1 June 2020
New Zealand Army Brigadier Michael Shapland has received a Distinguished Service Decoration in the Queen’s Birthday Honours for his 35 years of service to the New Zealand Defence Force.
Brigadier Shapland, who lives in Wellington, has served in a variety of appointments in New Zealand and overseas during his lengthy career, notably in South Sudan from May 2018 to May 2019.
Brigadier Shapland was the Force Chief of Staff to the United Nations Mission in South Sudan (UNMISS), responsible for the planning, conduct and oversight of peacekeeping operations for more than 14,000 military staff from more than 60 countries.
His citation said in the role he demonstrated interpersonal and political expertise, military strategy and leadership in support of the mission, which became instrumental in protecting the people of South Sudan. This involved dealing with human rights violations and other atrocities in one of the most dangerous and demanding peacekeeping missions in the world.
“He instigated a number of key initiatives within the UNMISS Force to improve operational efficiency of the military component,” the citation said. “He also championed the United Nations Security Council Resolution 1325 on women, peace and security by supporting greater roles for women in command, staff and force roles.
“Brigadier Shapland’s contributions were recognised by both the Force Commander and Deputy Force Commander of UNMISS as exceeding reasonable expectations. He sets an inspiring example of selfless service for New Zealanders.
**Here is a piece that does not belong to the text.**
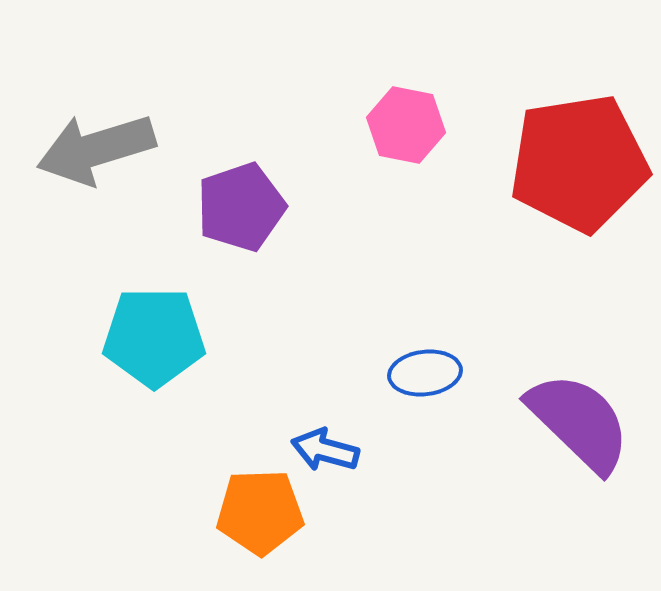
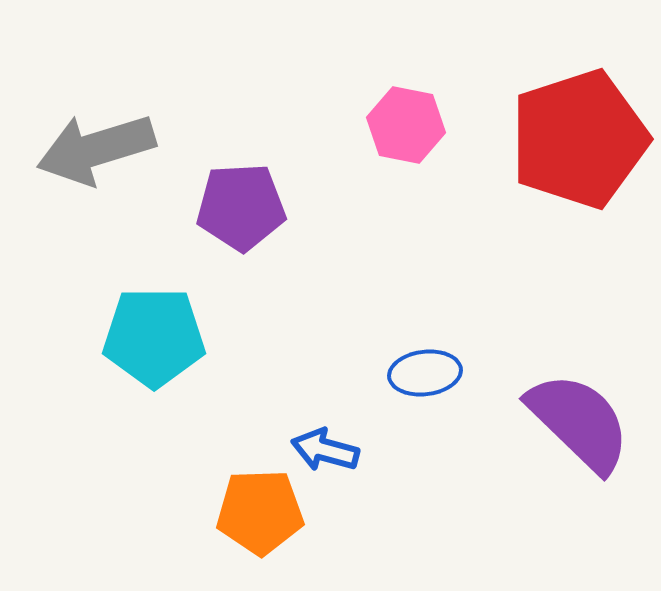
red pentagon: moved 24 px up; rotated 9 degrees counterclockwise
purple pentagon: rotated 16 degrees clockwise
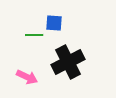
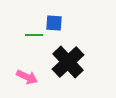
black cross: rotated 16 degrees counterclockwise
“His latest United Nations deployment represents the culmination of his loyal and dedicated service over the last 35 years, and has enhanced the reputation of the New Zealand Defence Force and of New Zealanders in the United Nations organisation and internationally.”
Brigadier Shapland said he was honoured to receive the decoration.
“I am very proud to get this recognition,” he said. “It also reflects on the sacrifices my family has had to make while I have been away on deployment.”
Brigadier Shapland, who grew up in Christchurch, joined the Army almost by accident in 1984, having started to study law at Canterbury University. However, a chat after a rugby game with then Captain Ants Howie, an Army recruiting officer, convinced him of the opportunities available in the military.
And he hasn’t been disappointed.
“The experiences, challenges and opportunities that I have had throughout my military career have been amazing,” he said.
“I am still excited about getting out of bed every morning and going to the office. The difference from a military perspective is that that office could be anywhere in the world.”
He found the South Sudan posting long and testing, but extremely rewarding because of the opportunities to contribute and make a difference in that country.
“The deployment hinged significantly on relationships and being able to work across the multi-national military, police, and civilian sectors assisted greatly,” he said.